EXERCISE TASKS:
1) In the piece on the xkcd date calendar, translate this sentence into Spanish: "February 29th is a tiny speck, for instance."
2) Retype the listing starting at the line that has "collection date: 1837-09-25". Stop after the last line of the listing.

SELECTED EXCERPT:
* begin *

On November 28th, 2012, Randall Munroe published an xkcd comic that was a calendar in which the size of each date was proportional to how often each date is referenced by its ordinal name (e.g. “October 14th”) in the Google Ngrams database since 2000. Most of the large days are pretty much what you would expect: July 4th, December 25th, the 1st of every month, the last day of most months, and of course a September 11th that shoves its neighbors into the margins. There are not many days that seem to be smaller than the typical size. February 29th is a tiny speck, for instance. But if you stare at the comic long enough, you may get the impression that the 11th of most months is unusually small. The title text of the comic concurs, reading “In months other than September, the 11th is mentioned substantially less often than any other date. It’s been that way since long before 9/11 and I have no idea why.” After digging into the raw data, I believe I have figured out why.
First I confirmed that the 11th
is actually interesting. There are 31 days and one of them has to be smallest. Maybe the 11th
isn’t an outlier; it’s just on the smaller end and our eyes are picking up on a pattern that doesn’t exist. To confirm this is real, I compared actual numbers, not text size. The Ngrams database returns the total number times a phrase is mentioned in a given year normalized by the total number of books published that year. The database only goes up to the year 2008, so it is presumably unchanged from when Randall queried it in 2012.
I retrieved the count for each day for the year (January 1st
, January 2nd
etc.) and took the median over the months for each day (median of January 1st
, February 1st
, etc.) for each year. This summarizes how often the 11th
and the other 30 days of the month appear in a given year. Using the median prevents outlier days like July 4th
from dragging up the average for its corresponding ordinal (the 4th
). Only if a ordinal is unusual for at least 6 of the 12 months will its median appear unusual.

* end *

DATA ENTRIES:
* begin *

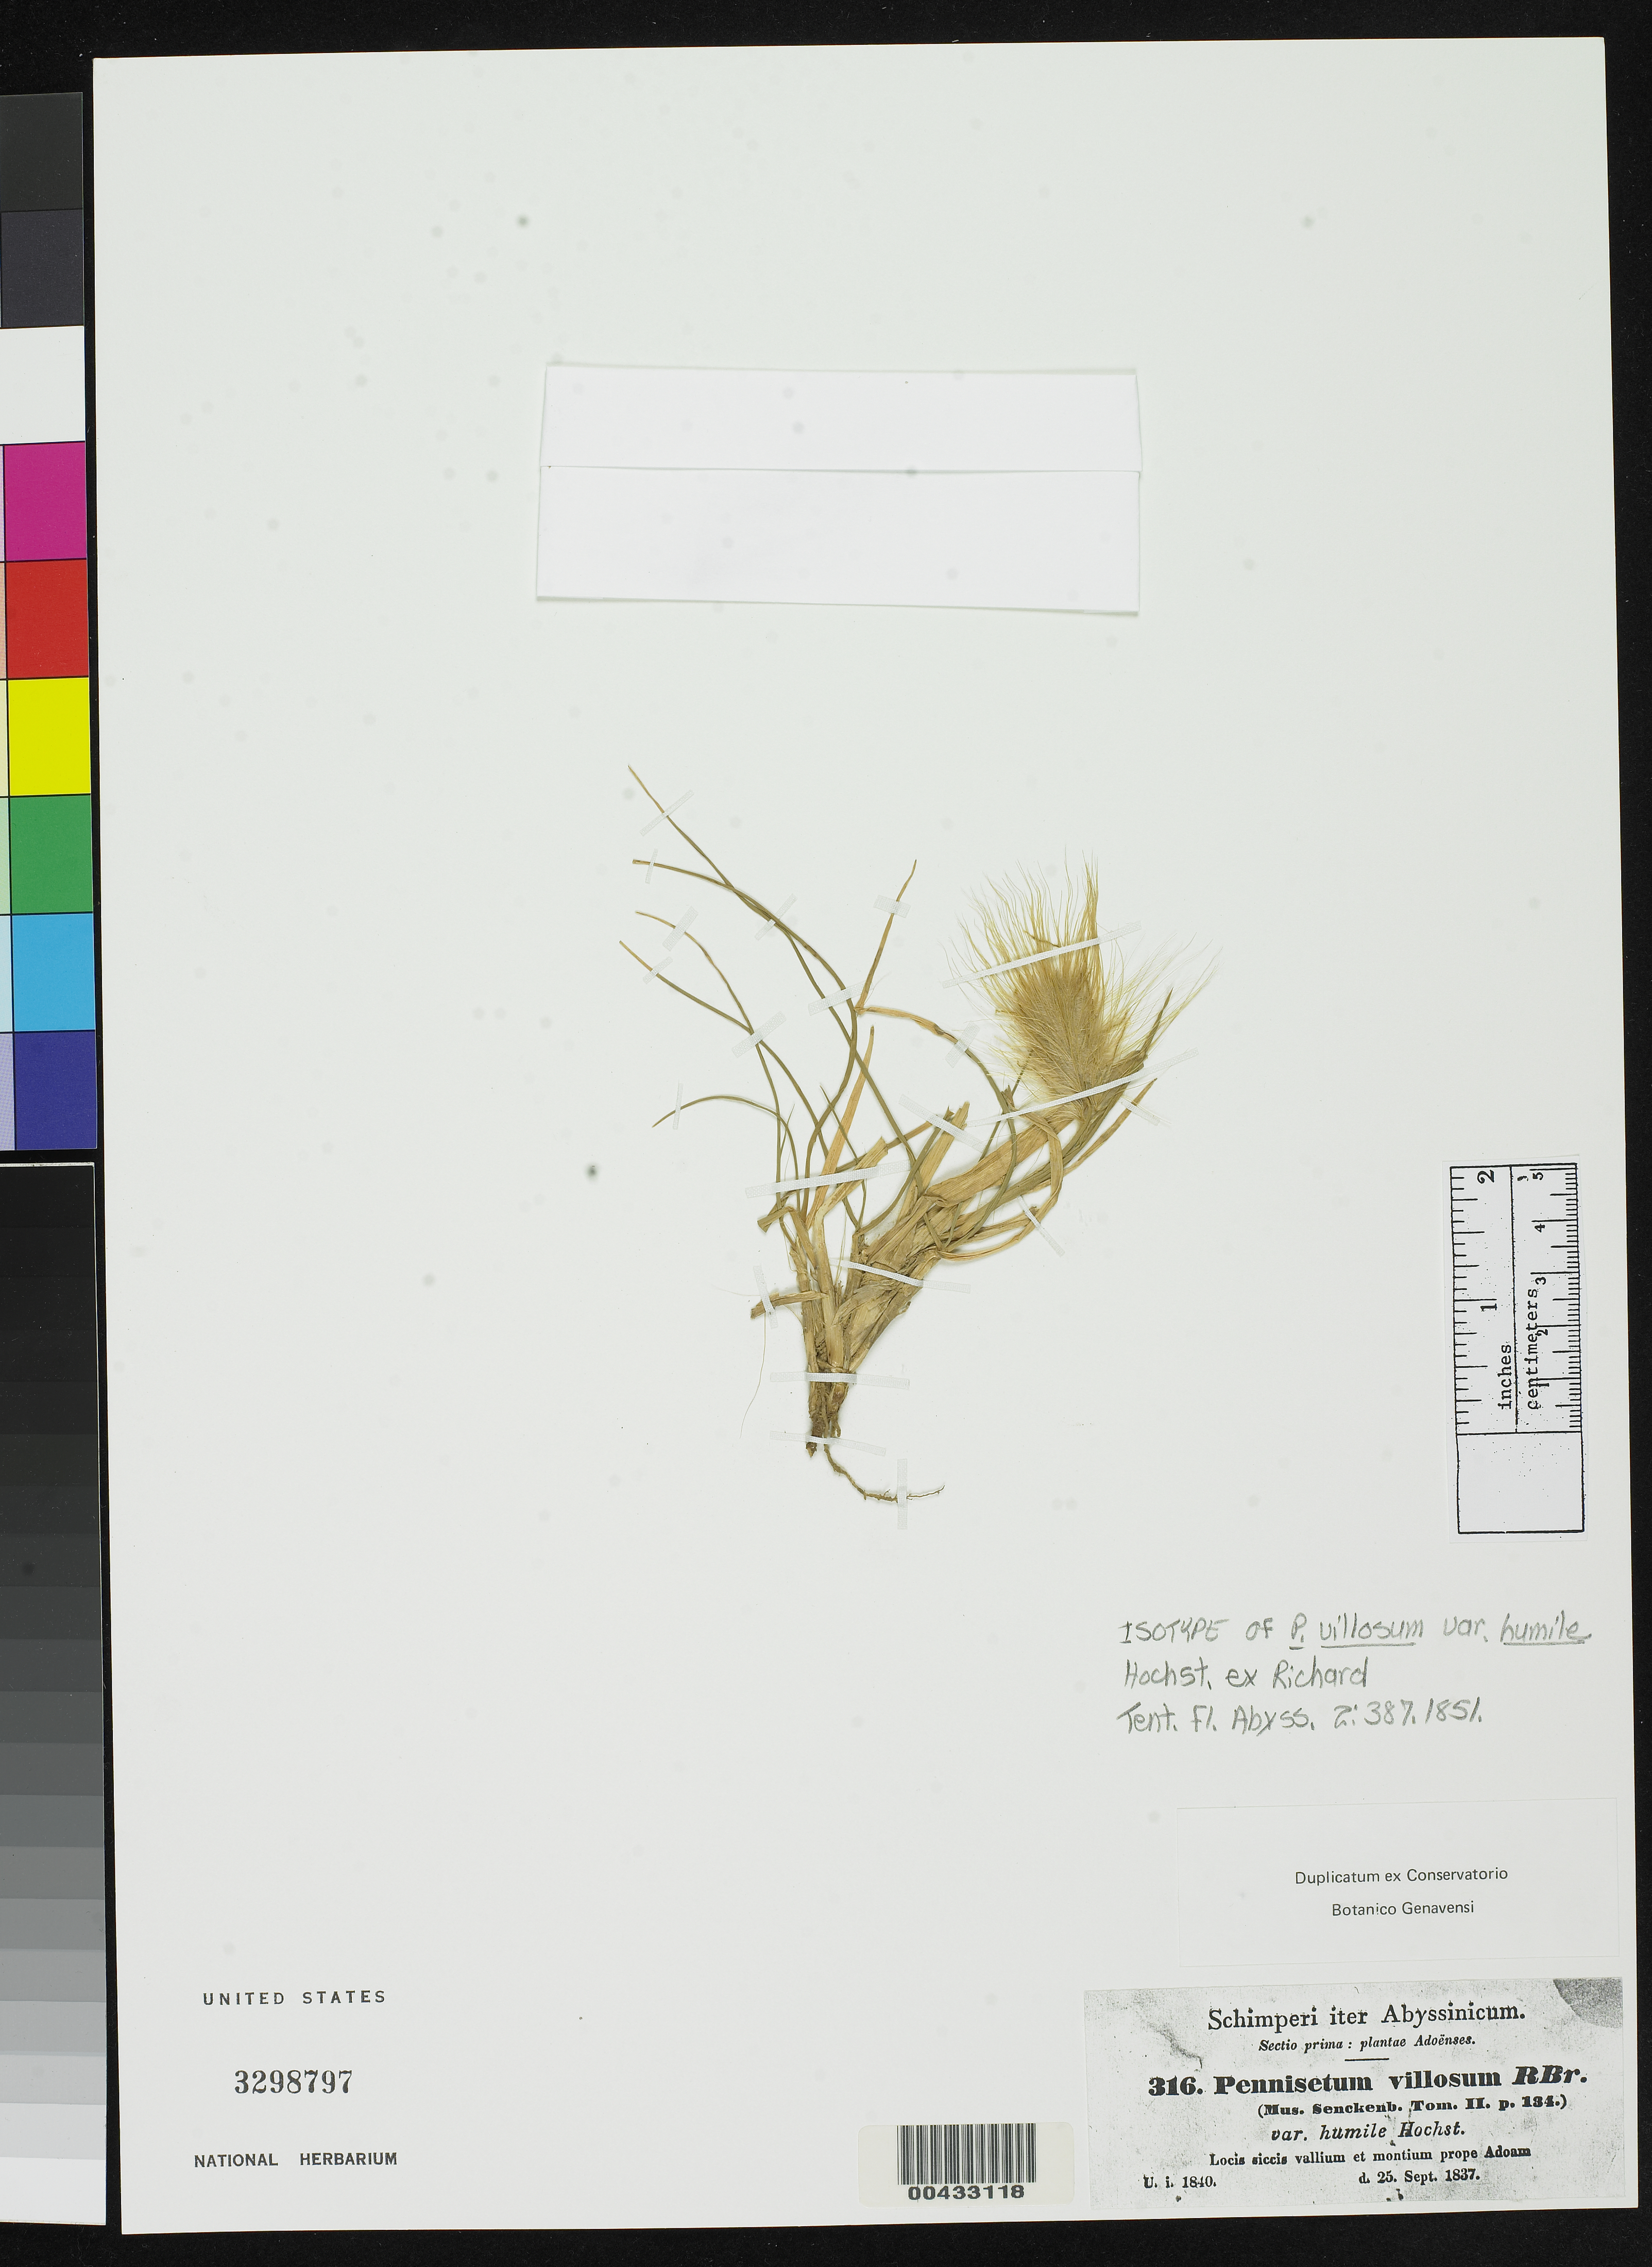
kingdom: Plantae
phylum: Tracheophyta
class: Liliopsida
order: Poales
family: Poaceae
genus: Pennisetum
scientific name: Pennisetum villosum var. humile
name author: Hochst. ex A. Rich.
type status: Isotype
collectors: G. W. Schimper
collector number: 316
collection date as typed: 25 Sep 1837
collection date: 1837-09-25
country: Ethiopia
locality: Locis siccis vallium et montium prope Adoam. [Dry places valleys and mountains near Adoa (Adwa?)?]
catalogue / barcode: US 3298797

* end *

COMPLETED EXERCISE:
1) El 29 de febrero es una mota diminuta, por ejemplo.

2)
collection date: 1837-09-25
country: Ethiopia
locality: Locis siccis vallium et montium prope Adoam. [Dry places valleys and mountains near Adoa (Adwa?)?]
catalogue / barcode: US 3298797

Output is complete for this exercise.